◆ **Task statement**
For each line in the data that includes "herein", make a copy.

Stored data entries
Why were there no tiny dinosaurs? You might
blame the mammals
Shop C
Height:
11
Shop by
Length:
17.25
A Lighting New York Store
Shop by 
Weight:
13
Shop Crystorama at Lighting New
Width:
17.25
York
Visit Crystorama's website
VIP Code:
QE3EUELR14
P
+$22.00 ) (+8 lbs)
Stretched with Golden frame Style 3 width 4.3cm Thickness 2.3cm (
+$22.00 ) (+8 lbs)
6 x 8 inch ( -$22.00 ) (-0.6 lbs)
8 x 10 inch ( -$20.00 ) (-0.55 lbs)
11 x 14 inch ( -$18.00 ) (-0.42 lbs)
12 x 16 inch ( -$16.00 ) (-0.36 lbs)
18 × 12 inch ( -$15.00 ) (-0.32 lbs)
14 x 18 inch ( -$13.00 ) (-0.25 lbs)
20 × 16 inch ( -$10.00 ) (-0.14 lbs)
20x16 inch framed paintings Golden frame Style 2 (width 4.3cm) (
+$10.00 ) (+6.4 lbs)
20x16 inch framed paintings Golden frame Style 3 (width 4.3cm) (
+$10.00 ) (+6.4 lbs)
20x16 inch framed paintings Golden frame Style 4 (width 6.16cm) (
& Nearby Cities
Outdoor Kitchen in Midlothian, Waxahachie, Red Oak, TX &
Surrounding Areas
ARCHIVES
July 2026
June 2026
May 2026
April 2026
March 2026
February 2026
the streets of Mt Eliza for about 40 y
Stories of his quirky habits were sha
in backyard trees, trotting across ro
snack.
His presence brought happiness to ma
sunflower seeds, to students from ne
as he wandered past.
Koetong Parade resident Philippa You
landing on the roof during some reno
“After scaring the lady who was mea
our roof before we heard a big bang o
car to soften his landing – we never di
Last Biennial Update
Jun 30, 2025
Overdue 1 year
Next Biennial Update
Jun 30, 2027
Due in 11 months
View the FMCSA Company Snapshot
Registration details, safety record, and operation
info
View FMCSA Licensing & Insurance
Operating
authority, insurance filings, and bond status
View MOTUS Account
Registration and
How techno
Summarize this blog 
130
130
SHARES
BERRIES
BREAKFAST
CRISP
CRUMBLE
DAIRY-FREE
---
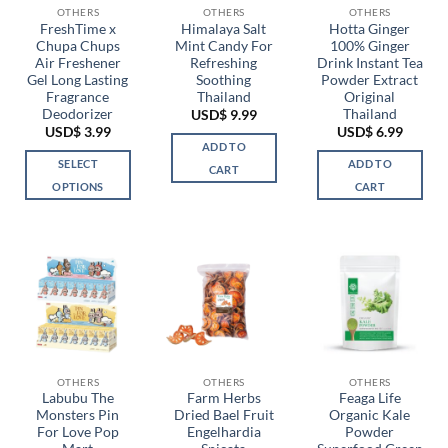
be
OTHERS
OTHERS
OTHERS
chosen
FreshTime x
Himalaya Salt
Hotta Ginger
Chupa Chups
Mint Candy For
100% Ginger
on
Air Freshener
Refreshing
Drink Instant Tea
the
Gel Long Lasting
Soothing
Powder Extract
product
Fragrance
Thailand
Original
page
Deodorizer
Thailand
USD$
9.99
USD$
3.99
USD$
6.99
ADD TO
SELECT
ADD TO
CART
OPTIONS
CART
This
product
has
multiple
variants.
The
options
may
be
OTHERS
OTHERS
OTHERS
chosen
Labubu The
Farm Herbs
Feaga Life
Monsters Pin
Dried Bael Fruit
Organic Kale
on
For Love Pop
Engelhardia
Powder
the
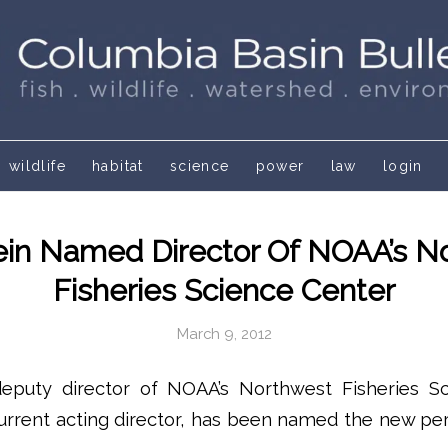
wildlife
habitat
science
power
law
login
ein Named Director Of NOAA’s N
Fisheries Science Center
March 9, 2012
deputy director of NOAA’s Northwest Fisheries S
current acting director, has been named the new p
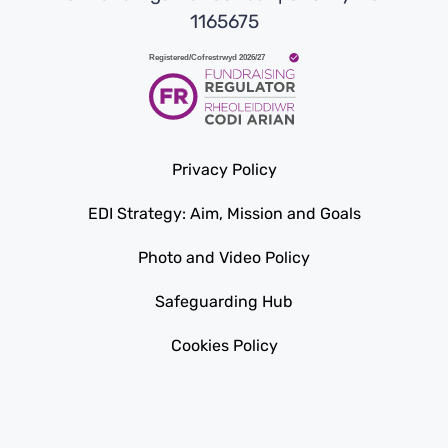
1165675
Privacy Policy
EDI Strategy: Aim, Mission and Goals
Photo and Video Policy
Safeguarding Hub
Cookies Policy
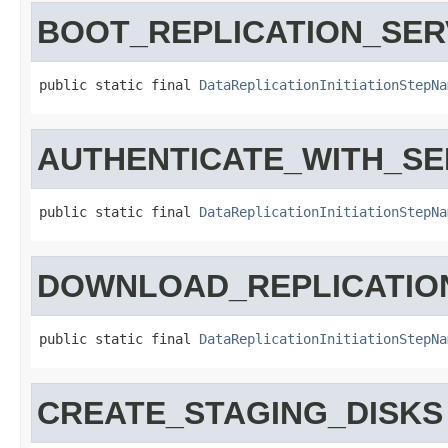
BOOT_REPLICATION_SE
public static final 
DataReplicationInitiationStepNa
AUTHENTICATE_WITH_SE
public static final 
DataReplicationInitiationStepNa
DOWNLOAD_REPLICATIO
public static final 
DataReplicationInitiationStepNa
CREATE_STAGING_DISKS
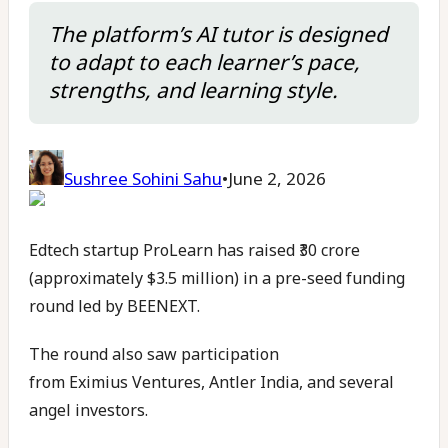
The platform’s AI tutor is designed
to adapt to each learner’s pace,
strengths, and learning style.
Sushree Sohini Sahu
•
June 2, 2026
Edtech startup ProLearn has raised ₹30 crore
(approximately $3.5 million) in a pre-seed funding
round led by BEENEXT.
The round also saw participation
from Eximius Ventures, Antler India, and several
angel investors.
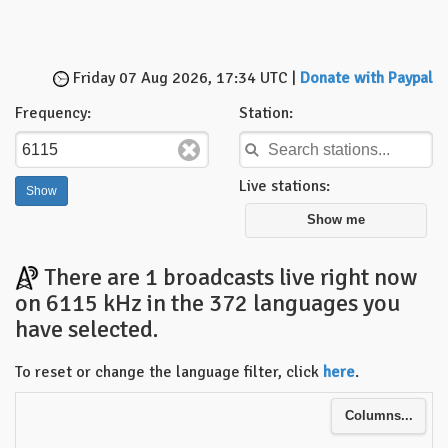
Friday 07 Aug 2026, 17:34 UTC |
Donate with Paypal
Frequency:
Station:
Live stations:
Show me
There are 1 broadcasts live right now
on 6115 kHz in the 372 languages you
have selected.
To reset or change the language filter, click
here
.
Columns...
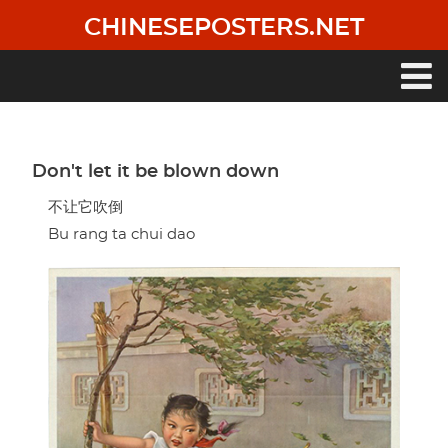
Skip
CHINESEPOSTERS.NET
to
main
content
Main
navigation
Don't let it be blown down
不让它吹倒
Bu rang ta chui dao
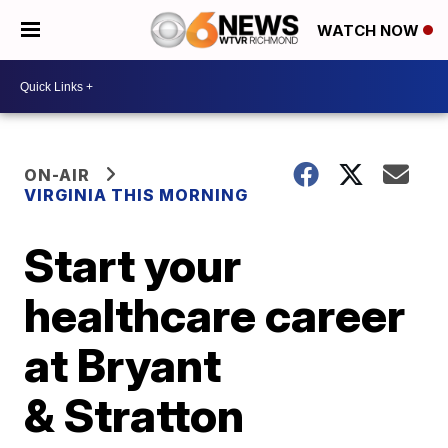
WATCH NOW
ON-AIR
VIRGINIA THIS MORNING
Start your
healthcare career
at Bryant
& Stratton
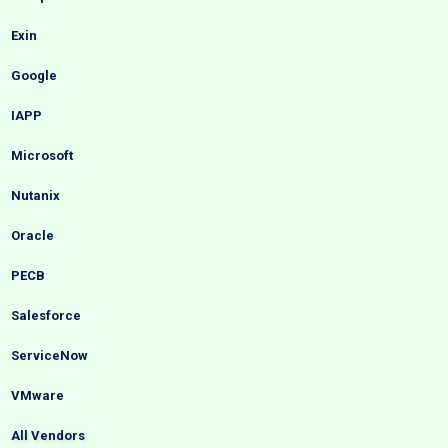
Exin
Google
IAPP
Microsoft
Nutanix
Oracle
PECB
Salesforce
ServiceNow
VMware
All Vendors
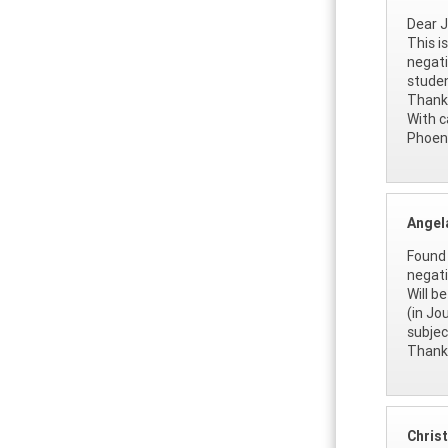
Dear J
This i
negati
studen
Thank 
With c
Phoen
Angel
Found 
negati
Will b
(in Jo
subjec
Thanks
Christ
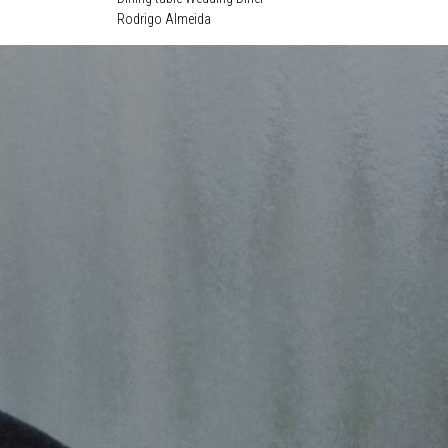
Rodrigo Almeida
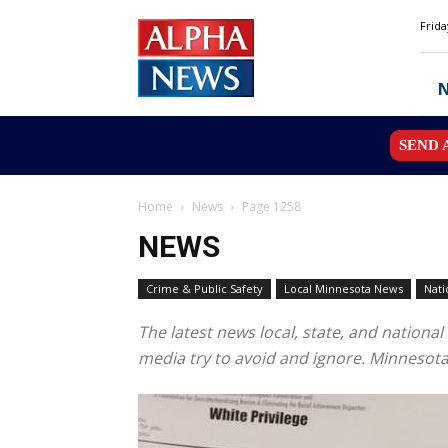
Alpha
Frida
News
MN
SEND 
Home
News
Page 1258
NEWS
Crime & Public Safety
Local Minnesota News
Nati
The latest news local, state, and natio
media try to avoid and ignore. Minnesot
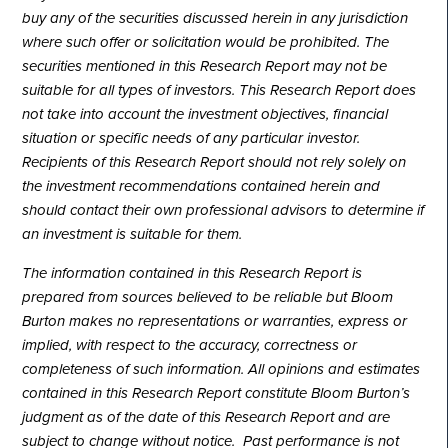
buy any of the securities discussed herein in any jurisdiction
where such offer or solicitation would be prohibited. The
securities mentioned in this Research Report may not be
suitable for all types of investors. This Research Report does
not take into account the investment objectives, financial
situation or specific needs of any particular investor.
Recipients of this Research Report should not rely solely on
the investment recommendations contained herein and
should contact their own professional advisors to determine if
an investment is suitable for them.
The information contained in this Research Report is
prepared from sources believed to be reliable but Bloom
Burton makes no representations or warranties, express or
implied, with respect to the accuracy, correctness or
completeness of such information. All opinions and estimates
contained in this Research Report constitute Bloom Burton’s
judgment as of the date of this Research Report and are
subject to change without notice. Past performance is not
--
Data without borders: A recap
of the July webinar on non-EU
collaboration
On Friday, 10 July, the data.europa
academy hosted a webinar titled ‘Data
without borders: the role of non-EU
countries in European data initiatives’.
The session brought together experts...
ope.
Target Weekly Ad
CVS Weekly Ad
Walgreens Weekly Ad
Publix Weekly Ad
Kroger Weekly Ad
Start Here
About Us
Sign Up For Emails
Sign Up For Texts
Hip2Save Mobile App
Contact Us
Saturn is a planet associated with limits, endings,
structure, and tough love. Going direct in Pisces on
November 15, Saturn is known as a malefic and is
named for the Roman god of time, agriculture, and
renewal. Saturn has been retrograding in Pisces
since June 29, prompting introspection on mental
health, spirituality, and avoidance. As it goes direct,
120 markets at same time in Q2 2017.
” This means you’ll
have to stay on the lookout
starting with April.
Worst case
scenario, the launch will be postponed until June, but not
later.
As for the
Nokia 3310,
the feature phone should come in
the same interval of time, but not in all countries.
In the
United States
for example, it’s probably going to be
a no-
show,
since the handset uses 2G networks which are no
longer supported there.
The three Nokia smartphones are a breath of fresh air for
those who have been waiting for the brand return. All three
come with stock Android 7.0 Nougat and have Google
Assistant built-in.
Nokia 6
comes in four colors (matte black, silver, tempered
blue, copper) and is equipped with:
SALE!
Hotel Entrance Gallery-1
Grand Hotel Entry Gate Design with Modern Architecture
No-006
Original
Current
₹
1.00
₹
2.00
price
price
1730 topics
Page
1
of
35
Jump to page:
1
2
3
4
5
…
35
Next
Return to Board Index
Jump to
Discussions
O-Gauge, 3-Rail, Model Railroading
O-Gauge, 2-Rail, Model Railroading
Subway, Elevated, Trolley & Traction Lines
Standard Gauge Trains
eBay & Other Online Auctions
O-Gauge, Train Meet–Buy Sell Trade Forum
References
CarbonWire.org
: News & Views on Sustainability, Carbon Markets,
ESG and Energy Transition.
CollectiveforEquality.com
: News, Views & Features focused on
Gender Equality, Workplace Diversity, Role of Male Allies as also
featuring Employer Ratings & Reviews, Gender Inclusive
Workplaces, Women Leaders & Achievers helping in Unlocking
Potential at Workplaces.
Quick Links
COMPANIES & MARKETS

◆ **The completed task**
buy any of the securities discussed herein in any jurisdiction
the investment recommendations contained herein and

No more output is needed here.